Le Monde | 05.06.2014

Sanctions contre BNP Paribas : Paris met le traité de libre-échange dans la balance

Propos recueillis par Anne Michel

L’exécutif français monte au créneau contre la lourde amende qui pèse sur BNP Paribas, accusée par les autorités américaines d’avoir organisé des transactions avec des pays sous embargo comme l’Iran et le Soudan. François Hollande a écrit au président américain, Barack Obama, dès le 7 avril pour l’alerter sur le « caractère disproportionné des sanctions envisagées ». Mercredi 4 juin, le chef de l’Etat a également brandi le « risque de déstabilisation » de la zone euro, et mis dans la balance les négociations en cours sur l’accord de libre-échange entre l’Union européenne et les Etats-Unis. Dans un entretien au « Monde », Michel Sapin, le ministre des finances insiste : le différend « pourrait affecter les discussions en cours sur ce traité ».

Autour de François Hollande, le gouvernement est à pied d’œuvre pour défendre BNP Paribas dans la procédure judiciaire en cours aux Etats-Unis, pour violation de l’embargo américain sur l’Iran, le Soudan et Cuba. Le New York Times dénonce des pressions sur la justice de son pays…

Michel Sapin : Je suis ce dossier depuis mon arrivée au ministère des finances, le 2 avril. Qu’une banque de l’importance de BNP Paribas connaisse des difficultés dans un autre pays que le sien est un sujet de préoccupation pour le gouvernement. Notre intention n’est pas d’interférer dans le débat judiciaire, qui est l’affaire des juges et des avocats. Mais de défendre la proportionnalité de la sanction par rapport à l’infraction commise.

L’intérêt général pourrait être atteint s’il y avait une disproportion manifeste entre les faits reprochés et la sanction.

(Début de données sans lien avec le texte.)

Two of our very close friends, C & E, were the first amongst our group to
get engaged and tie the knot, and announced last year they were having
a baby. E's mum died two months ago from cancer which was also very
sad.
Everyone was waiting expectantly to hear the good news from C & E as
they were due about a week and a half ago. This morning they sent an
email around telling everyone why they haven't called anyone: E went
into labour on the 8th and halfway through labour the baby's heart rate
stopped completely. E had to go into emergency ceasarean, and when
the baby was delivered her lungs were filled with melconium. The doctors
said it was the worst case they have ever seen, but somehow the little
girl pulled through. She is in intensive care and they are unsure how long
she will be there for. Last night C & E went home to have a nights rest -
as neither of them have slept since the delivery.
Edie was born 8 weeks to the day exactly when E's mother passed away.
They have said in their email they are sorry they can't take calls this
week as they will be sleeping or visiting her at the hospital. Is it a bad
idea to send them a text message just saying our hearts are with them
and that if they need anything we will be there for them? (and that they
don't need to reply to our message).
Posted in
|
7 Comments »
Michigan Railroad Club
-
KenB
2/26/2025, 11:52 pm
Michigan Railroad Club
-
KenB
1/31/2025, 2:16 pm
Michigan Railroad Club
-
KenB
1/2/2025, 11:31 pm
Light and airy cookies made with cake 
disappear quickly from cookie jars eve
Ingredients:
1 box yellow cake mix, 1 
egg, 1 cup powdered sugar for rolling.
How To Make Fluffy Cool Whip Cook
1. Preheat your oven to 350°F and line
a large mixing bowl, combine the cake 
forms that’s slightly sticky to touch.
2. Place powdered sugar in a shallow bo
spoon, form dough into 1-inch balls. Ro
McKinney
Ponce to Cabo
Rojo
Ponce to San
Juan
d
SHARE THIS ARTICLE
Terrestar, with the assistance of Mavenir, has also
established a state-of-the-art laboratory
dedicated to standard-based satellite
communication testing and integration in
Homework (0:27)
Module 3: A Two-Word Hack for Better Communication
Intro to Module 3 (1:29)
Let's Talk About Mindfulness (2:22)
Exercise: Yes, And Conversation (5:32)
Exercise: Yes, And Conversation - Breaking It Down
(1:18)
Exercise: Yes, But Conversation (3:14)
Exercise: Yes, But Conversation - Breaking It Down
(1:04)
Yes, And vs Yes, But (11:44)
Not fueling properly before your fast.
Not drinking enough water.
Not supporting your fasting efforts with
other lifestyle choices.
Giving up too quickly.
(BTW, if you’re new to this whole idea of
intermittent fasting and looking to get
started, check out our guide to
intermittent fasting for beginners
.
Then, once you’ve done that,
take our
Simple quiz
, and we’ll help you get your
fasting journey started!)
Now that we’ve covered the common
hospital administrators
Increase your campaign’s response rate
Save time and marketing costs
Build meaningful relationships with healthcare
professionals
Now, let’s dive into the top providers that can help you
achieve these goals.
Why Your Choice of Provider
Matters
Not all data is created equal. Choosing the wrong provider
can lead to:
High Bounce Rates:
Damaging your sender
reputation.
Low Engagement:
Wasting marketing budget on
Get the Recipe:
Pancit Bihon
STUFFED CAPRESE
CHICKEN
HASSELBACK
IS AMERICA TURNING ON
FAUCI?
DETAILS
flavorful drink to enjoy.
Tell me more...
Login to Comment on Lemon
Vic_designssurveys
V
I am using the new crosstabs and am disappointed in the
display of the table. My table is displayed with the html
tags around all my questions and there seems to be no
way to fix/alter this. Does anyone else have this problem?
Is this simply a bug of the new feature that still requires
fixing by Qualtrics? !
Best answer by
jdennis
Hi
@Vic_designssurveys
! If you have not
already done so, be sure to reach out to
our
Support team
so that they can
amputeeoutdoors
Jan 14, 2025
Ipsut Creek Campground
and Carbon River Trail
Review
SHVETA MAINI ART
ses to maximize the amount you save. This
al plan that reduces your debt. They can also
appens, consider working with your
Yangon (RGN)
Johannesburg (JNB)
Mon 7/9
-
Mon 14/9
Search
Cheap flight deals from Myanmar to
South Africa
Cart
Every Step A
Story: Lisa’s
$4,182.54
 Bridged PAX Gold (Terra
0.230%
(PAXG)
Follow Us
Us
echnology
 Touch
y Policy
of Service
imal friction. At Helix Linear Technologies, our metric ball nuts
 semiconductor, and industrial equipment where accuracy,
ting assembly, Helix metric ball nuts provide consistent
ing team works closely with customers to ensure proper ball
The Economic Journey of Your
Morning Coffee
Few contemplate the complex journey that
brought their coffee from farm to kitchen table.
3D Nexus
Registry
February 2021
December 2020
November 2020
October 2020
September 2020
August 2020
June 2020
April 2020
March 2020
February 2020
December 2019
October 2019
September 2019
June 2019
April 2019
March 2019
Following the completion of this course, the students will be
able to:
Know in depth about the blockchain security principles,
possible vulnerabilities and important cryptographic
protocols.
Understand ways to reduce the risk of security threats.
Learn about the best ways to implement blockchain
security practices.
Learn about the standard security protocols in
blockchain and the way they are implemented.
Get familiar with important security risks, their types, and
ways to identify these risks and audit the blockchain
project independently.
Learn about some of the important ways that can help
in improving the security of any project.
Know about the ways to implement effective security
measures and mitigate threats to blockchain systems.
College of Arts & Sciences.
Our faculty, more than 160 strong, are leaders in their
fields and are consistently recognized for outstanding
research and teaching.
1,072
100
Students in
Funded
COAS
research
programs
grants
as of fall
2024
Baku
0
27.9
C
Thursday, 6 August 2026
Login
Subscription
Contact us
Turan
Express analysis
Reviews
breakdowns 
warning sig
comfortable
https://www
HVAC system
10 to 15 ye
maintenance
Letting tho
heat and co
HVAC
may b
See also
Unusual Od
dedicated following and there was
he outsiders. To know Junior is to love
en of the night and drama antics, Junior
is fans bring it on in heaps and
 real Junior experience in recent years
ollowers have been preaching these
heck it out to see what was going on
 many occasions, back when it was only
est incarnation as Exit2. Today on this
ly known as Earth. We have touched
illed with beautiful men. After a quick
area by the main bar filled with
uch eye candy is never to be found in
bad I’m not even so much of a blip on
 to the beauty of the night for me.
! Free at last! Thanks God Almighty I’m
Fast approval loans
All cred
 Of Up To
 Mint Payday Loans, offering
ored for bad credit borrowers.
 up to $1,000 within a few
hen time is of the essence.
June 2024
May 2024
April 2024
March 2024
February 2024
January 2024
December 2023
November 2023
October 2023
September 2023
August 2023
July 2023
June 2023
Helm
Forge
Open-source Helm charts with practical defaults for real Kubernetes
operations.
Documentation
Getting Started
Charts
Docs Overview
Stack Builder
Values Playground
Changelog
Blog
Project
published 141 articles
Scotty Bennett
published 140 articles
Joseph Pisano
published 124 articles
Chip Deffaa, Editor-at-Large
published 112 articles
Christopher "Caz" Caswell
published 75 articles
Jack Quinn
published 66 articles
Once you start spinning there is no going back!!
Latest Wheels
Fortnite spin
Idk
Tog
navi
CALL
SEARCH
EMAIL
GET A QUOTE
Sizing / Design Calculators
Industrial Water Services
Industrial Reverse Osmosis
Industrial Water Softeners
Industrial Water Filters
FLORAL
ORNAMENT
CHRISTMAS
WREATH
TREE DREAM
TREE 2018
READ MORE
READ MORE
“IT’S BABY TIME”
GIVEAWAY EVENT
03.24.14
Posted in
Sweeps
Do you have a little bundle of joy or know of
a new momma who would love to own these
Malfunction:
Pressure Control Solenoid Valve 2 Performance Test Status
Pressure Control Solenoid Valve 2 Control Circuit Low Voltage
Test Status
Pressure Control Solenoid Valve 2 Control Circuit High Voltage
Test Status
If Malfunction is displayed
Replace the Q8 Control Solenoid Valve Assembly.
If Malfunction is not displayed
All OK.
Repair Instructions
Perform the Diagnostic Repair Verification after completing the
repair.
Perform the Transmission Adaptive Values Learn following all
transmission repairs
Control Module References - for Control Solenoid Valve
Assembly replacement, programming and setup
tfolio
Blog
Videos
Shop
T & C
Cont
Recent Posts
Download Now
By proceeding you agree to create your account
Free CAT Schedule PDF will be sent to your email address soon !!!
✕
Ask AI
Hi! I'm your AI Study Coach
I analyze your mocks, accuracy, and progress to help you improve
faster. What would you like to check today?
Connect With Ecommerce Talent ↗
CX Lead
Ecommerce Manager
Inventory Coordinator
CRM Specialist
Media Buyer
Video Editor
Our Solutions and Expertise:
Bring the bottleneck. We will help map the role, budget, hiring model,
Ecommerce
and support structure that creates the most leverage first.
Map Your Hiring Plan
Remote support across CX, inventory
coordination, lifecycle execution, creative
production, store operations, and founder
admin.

Ou si cette sanction comportait des dispositions de nature à priver la banque d’une partie de ses capacités d’action pour l’avenir [la justice américaine envisage une interdiction provisoire de l’accès de BNP Paribas au dollar].

Autant il est légitime que la banque soit sanctionnée pour des faits passés, autant il nous paraîtrait anormal qu’elle le soit pour l’avenir.

Avez-vous eu confirmation officielle du montant de la sanction envisagé, de 10 milliards de dollars (7,35 milliards d’euros), révélé par la presse américaine ?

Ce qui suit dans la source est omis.